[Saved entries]
Content starts
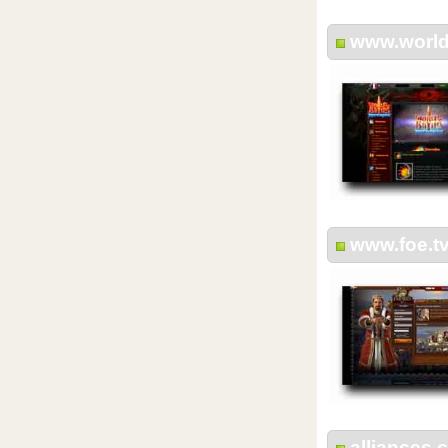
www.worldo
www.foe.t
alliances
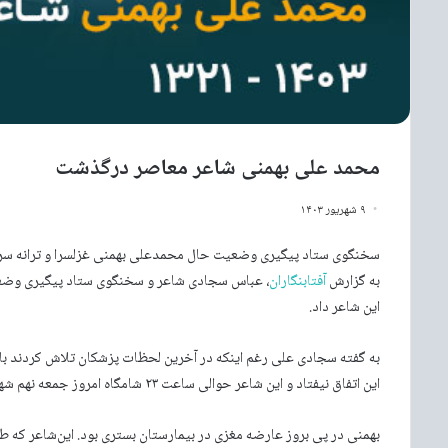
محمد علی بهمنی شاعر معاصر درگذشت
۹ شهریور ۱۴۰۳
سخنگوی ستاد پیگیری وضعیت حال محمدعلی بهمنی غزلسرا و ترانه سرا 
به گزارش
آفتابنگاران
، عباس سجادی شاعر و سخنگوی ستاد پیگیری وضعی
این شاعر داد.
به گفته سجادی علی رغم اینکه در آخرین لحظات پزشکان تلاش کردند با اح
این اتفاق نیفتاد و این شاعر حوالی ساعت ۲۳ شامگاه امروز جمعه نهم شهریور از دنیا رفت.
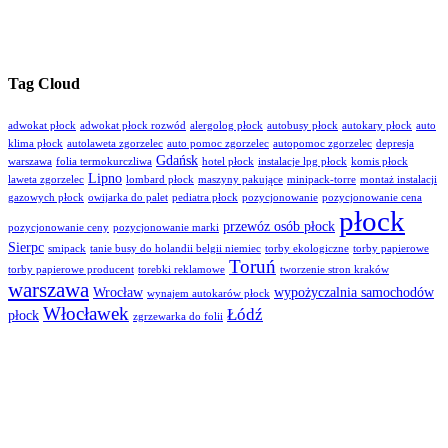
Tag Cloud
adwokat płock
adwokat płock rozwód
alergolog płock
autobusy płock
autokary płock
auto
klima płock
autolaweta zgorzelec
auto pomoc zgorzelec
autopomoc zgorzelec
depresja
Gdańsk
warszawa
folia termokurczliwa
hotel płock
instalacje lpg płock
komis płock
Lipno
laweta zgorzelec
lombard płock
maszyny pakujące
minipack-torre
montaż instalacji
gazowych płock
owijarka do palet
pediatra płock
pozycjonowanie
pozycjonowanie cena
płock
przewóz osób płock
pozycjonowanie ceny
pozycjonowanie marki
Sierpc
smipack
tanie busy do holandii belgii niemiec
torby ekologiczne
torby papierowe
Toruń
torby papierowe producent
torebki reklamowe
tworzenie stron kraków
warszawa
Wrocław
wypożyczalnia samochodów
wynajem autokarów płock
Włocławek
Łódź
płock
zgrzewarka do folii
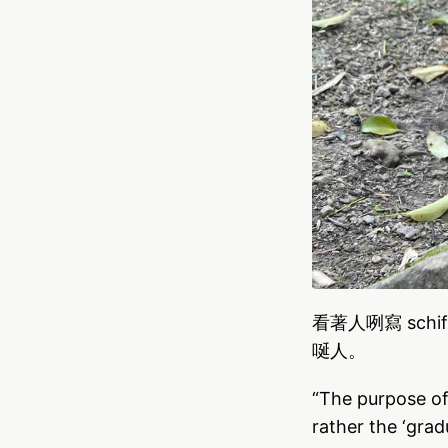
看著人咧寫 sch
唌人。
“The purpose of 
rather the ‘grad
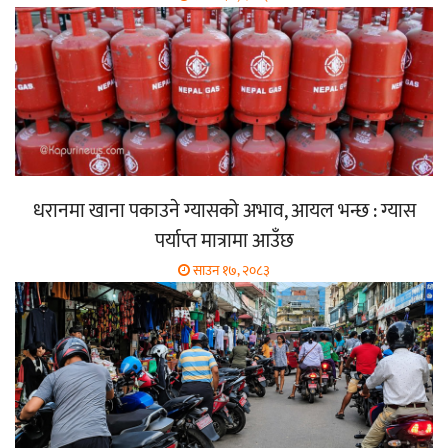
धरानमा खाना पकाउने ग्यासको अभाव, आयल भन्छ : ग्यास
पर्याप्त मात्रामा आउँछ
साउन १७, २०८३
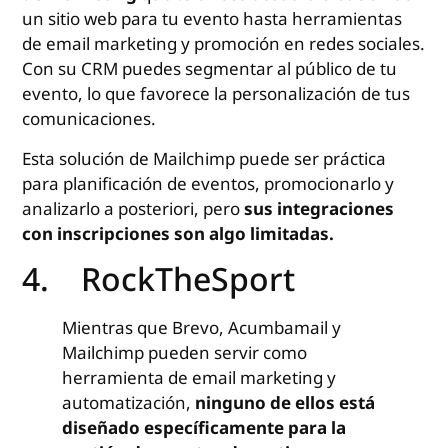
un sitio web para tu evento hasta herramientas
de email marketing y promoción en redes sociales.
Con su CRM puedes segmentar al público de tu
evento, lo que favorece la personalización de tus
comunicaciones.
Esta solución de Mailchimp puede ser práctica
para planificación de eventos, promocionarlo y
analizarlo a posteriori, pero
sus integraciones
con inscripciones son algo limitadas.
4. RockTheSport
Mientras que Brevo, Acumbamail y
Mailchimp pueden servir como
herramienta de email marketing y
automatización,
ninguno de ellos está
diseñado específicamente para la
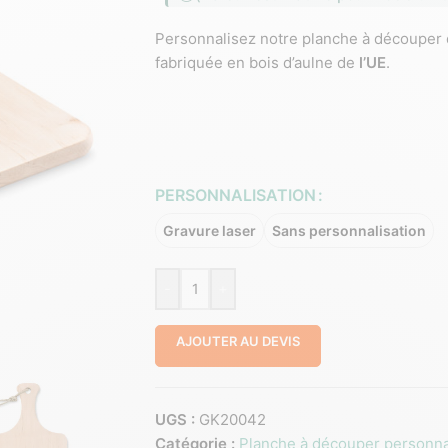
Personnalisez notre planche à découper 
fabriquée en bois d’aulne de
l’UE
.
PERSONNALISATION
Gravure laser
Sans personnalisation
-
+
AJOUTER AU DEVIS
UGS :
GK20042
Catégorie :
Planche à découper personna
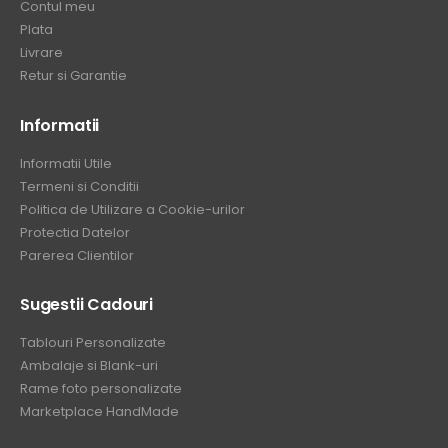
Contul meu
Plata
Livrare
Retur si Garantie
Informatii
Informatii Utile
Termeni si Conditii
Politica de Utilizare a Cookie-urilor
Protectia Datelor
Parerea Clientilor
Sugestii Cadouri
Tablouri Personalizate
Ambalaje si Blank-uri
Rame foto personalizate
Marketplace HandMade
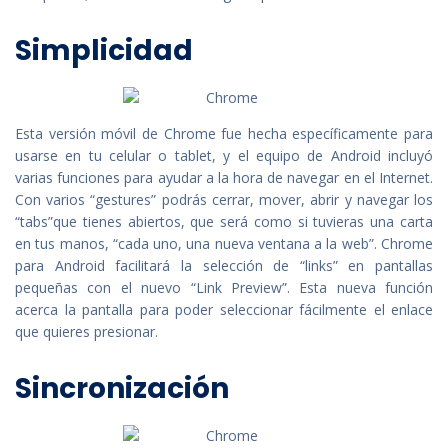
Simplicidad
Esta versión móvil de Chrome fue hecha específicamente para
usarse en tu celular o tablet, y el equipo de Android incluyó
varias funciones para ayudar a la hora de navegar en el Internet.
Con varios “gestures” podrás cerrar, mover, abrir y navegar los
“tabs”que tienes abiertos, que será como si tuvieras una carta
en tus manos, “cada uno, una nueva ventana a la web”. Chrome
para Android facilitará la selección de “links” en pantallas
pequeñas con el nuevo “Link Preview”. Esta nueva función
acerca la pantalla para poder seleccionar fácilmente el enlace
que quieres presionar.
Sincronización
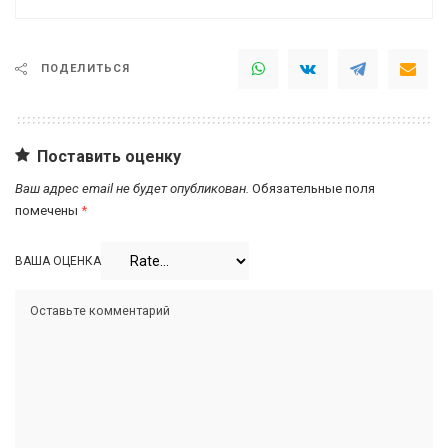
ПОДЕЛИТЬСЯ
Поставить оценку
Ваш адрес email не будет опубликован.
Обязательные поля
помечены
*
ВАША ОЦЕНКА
Content ends
*Prompt:*
The answer must be the lines from the first one in the records through the line containing "alergolog płock", copied exactly, with no pictures.

*Solution:*
www.worldo
www.foe.t
alliances
محمد علی بهمنی شاعر معاصر درگذشت
۹ شهریور ۱۴۰۳
سخنگوی ستاد پیگیری وضعیت حال محمدعلی بهمنی غزلسرا و ترانه سرا 
به گزارش
آفتابنگاران
، عباس سجادی شاعر و سخنگوی ستاد پیگیری وضعی
این شاعر داد.
به گفته سجادی علی رغم اینکه در آخرین لحظات پزشکان تلاش کردند با اح
این اتفاق نیفتاد و این شاعر حوالی ساعت ۲۳ شامگاه امروز جمعه نهم شهریور از دنیا رفت.
Tag Cloud
adwokat płock
adwokat płock rozwód
alergolog płock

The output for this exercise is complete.